Line by line, transcribe the records exactly.

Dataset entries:
____________

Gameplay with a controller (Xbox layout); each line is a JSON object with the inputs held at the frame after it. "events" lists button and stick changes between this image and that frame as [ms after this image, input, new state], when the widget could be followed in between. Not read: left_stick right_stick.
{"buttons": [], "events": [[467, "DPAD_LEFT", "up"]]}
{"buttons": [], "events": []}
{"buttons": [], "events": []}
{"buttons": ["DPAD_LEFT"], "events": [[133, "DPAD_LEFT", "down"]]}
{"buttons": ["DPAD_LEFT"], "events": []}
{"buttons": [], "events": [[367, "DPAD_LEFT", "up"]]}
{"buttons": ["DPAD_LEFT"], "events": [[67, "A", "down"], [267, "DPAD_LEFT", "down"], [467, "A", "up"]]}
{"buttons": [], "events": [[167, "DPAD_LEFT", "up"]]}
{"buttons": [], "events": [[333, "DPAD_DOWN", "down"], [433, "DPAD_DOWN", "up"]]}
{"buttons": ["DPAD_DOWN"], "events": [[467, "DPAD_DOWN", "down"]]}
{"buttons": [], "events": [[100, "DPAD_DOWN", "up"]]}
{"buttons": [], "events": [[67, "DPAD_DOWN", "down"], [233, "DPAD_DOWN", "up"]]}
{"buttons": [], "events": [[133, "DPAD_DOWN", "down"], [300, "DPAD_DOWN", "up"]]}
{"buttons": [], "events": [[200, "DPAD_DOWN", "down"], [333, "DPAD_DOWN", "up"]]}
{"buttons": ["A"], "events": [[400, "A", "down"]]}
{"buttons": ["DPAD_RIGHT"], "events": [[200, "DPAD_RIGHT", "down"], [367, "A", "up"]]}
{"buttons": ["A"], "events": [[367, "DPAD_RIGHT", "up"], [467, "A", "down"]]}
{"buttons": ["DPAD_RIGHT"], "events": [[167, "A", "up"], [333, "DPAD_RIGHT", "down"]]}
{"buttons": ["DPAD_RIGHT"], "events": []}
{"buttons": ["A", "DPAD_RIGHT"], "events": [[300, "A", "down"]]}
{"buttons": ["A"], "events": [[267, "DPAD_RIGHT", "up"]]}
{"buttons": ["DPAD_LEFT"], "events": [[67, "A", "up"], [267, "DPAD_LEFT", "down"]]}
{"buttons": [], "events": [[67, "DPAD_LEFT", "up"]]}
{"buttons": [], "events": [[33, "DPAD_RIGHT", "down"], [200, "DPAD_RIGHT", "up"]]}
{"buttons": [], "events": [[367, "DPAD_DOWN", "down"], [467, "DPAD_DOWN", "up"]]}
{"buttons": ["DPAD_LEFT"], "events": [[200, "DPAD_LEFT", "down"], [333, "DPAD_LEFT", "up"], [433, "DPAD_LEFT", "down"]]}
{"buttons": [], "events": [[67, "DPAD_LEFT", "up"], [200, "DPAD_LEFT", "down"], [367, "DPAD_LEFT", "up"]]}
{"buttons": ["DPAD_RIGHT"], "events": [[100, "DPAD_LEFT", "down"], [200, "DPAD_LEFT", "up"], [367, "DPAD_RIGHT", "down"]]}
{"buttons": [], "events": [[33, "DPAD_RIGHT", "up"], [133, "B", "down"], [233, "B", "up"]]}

____________

Output:
Gameplay with a controller (Xbox layout); each line is a JSON object with the inputs held at the frame after it. "events" lists button and stick changes between this image and that frame as [ms after this image, input, new state], when the widget could be followed in between. Not read: left_stick right_stick.
{"buttons": [], "events": [[467, "DPAD_LEFT", "up"]]}
{"buttons": [], "events": []}
{"buttons": [], "events": []}
{"buttons": ["DPAD_LEFT"], "events": [[133, "DPAD_LEFT", "down"]]}
{"buttons": ["DPAD_LEFT"], "events": []}
{"buttons": [], "events": [[367, "DPAD_LEFT", "up"]]}
{"buttons": ["DPAD_LEFT"], "events": [[67, "A", "down"], [267, "DPAD_LEFT", "down"], [467, "A", "up"]]}
{"buttons": [], "events": [[167, "DPAD_LEFT", "up"]]}
{"buttons": [], "events": [[333, "DPAD_DOWN", "down"], [433, "DPAD_DOWN", "up"]]}
{"buttons": ["DPAD_DOWN"], "events": [[467, "DPAD_DOWN", "down"]]}
{"buttons": [], "events": [[100, "DPAD_DOWN", "up"]]}
{"buttons": [], "events": [[67, "DPAD_DOWN", "down"], [233, "DPAD_DOWN", "up"]]}
{"buttons": [], "events": [[133, "DPAD_DOWN", "down"], [300, "DPAD_DOWN", "up"]]}
{"buttons": [], "events": [[200, "DPAD_DOWN", "down"], [333, "DPAD_DOWN", "up"]]}
{"buttons": ["A"], "events": [[400, "A", "down"]]}
{"buttons": ["DPAD_RIGHT"], "events": [[200, "DPAD_RIGHT", "down"], [367, "A", "up"]]}
{"buttons": ["A"], "events": [[367, "DPAD_RIGHT", "up"], [467, "A", "down"]]}
{"buttons": ["DPAD_RIGHT"], "events": [[167, "A", "up"], [333, "DPAD_RIGHT", "down"]]}
{"buttons": ["DPAD_RIGHT"], "events": []}
{"buttons": ["A", "DPAD_RIGHT"], "events": [[300, "A", "down"]]}
{"buttons": ["A"], "events": [[267, "DPAD_RIGHT", "up"]]}
{"buttons": ["DPAD_LEFT"], "events": [[67, "A", "up"], [267, "DPAD_LEFT", "down"]]}
{"buttons": [], "events": [[67, "DPAD_LEFT", "up"]]}
{"buttons": [], "events": [[33, "DPAD_RIGHT", "down"], [200, "DPAD_RIGHT", "up"]]}
{"buttons": [], "events": [[367, "DPAD_DOWN", "down"], [467, "DPAD_DOWN", "up"]]}
{"buttons": ["DPAD_LEFT"], "events": [[200, "DPAD_LEFT", "down"], [333, "DPAD_LEFT", "up"], [433, "DPAD_LEFT", "down"]]}
{"buttons": [], "events": [[67, "DPAD_LEFT", "up"], [200, "DPAD_LEFT", "down"], [367, "DPAD_LEFT", "up"]]}
{"buttons": ["DPAD_RIGHT"], "events": [[100, "DPAD_LEFT", "down"], [200, "DPAD_LEFT", "up"], [367, "DPAD_RIGHT", "down"]]}
{"buttons": [], "events": [[33, "DPAD_RIGHT", "up"], [133, "B", "down"], [233, "B", "up"]]}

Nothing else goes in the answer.